Tuesday, January 23, 2007

No more Brando mumbles or Mingus eyes

Welcome, Blogreader!

Yes, you are indeed welcome. If there is anything worse than a blog with lots of readers, it must surely be a blog with no readers! As the great Hilaire Belloc might have put it:

When I die,
I hope it might be said,
His sins were scarlet,
But his blog was read.

My friends have long known that I need little provocation to voice my opinion, and have long regretted the fact. And now, in 2007, with their patience wearing down to mere nanometres, and surrounded here in France by people who neither understand nor care what I say, I feel there is no alternative but to clamber on a cyber soapbox, and join the virtual cacophony of Blogspot.

How long will it last? A year? A month? Who knows? If you're lucky, it might only last a week or a day. Like a date that flops after the first drink, the wheels might simply come off the old blog brain, and The Bur Under the Saddle fade from the memory like the forgotten pain of a dental abscess.

But let's hope not. While there are words still to be misused, infinitives to be split, and participles to be lynched, my keyboard will not be still.

But under whose saddle do I intend to be a bur?

Nobody's actually. I rarely aim to upset people. A gentleman, as somebody has wisely observed, is defined as a man who is only rude deliberately. But it is my experience that as I walk (trundle/stumble/crawl - delete as appropriate) through this postmodern world of ours, I cannot help offending people. Liberals, frozen by relativistic tremblings into catatonic intolerance, nod politely at me and flee for their sanity's sake. Traditionalist Catholics unjustly accuse me of grievous heresy for questioning the debatable nostrums of minor theologians. The Americans, idealists that they are, hate me because I'm not more like an American. The French, more realistically, hate me because I'm English.

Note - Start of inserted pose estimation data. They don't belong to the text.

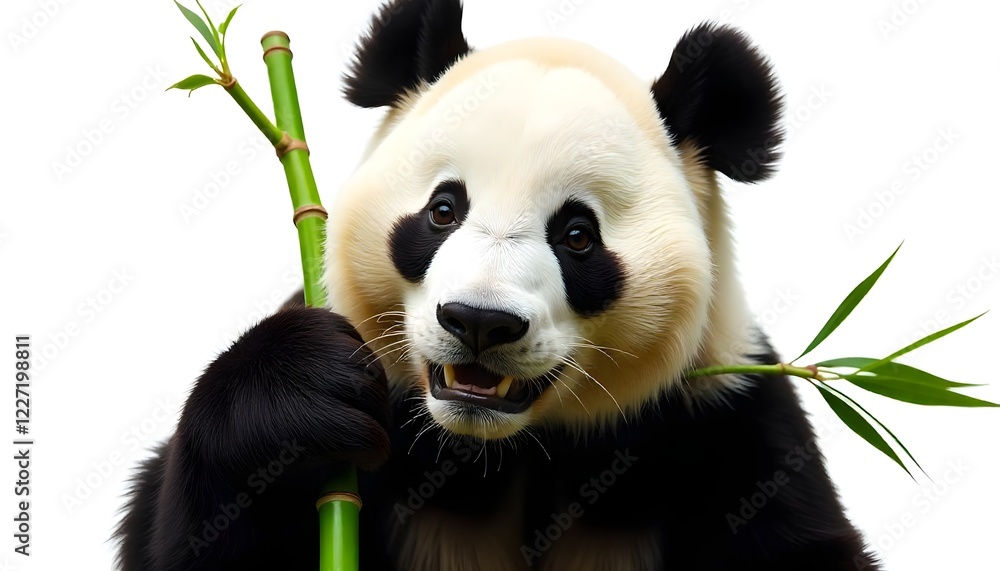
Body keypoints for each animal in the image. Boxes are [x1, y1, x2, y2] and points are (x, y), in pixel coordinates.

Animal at [115, 0, 881, 569]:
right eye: (443, 210)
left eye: (577, 234)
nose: (479, 322)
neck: (503, 451)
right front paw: (300, 389)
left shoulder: (726, 419)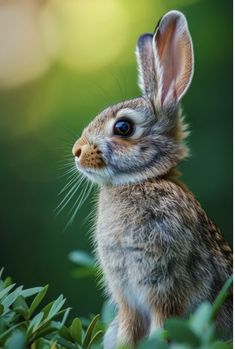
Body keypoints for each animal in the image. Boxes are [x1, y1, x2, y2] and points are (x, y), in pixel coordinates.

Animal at [71, 10, 233, 348]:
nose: (76, 151)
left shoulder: (163, 290)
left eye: (123, 128)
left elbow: (161, 327)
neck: (143, 181)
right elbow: (128, 332)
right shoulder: (128, 302)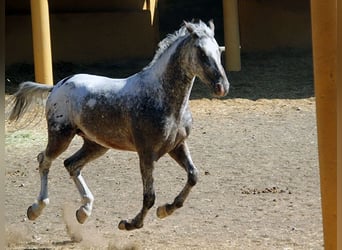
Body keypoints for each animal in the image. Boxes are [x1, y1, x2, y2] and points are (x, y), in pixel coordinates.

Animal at [7, 20, 230, 230]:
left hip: (96, 144)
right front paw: (130, 223)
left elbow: (193, 176)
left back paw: (84, 211)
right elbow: (149, 196)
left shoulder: (177, 146)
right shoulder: (146, 153)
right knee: (44, 160)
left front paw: (166, 210)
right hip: (60, 135)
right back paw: (36, 208)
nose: (222, 87)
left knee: (71, 164)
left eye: (219, 51)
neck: (160, 96)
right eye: (201, 52)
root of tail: (57, 86)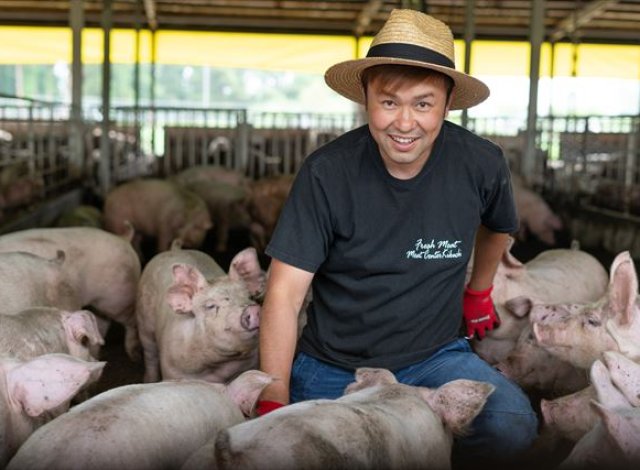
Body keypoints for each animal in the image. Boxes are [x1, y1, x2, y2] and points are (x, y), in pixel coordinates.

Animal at [136, 244, 264, 384]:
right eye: (210, 306)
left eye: (250, 297)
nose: (252, 309)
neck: (219, 367)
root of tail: (176, 249)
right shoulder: (171, 370)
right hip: (144, 322)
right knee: (150, 354)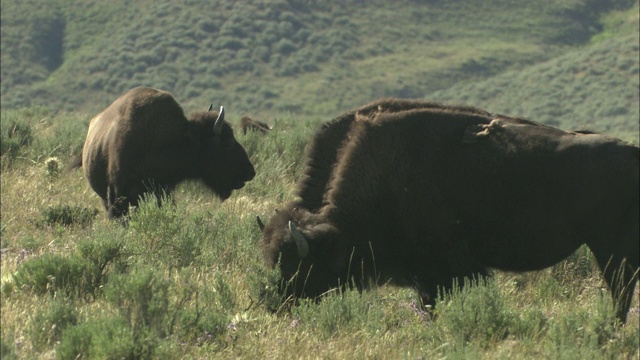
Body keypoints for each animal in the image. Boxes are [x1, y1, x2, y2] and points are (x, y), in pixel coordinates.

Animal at [262, 98, 640, 324]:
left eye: (300, 266)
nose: (278, 303)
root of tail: (632, 152)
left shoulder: (446, 270)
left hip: (609, 247)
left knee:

It's hard knowing what to do. Like Bernard in that long-gone TV programme "Yes, Minister", I've tried 'taking the long view', 'seeing things in the round', and 'weighing up matters for and against'. It is all to no avail. Likewise, I've tried the 'Brando mumbles, Mingus eyes' approach, hoping to blend in with the scenery of a world too cool to be controversial beyond the third term of its second year at university, or too brutish to pick up any mental tool beyond threadbare cliché.

But, none of it works. As Richard Thompson sings:

What a fool I was,
What a thin disguise!
(Brando mumbles, etc.)

The Bur Under the Saddle is then my next strategy.

So, what can you read about here?

In short, whatever I happen to be thinking about on any particular day. Recent samples would include:
  • France and its drawbacks
  • Catholicism and its controversies
  • How to play guitar like Richard Thompson
  • Food
  • Why I'm single and broke
  • Why G.K. Chesterton's works should be read aloud to fellow passengers on the metro

There, that will do for now, reader dear. You were just beginning to drift anyway! I saw it.

And I have to confess that I was too, dear reader, mon semblable, mon frère!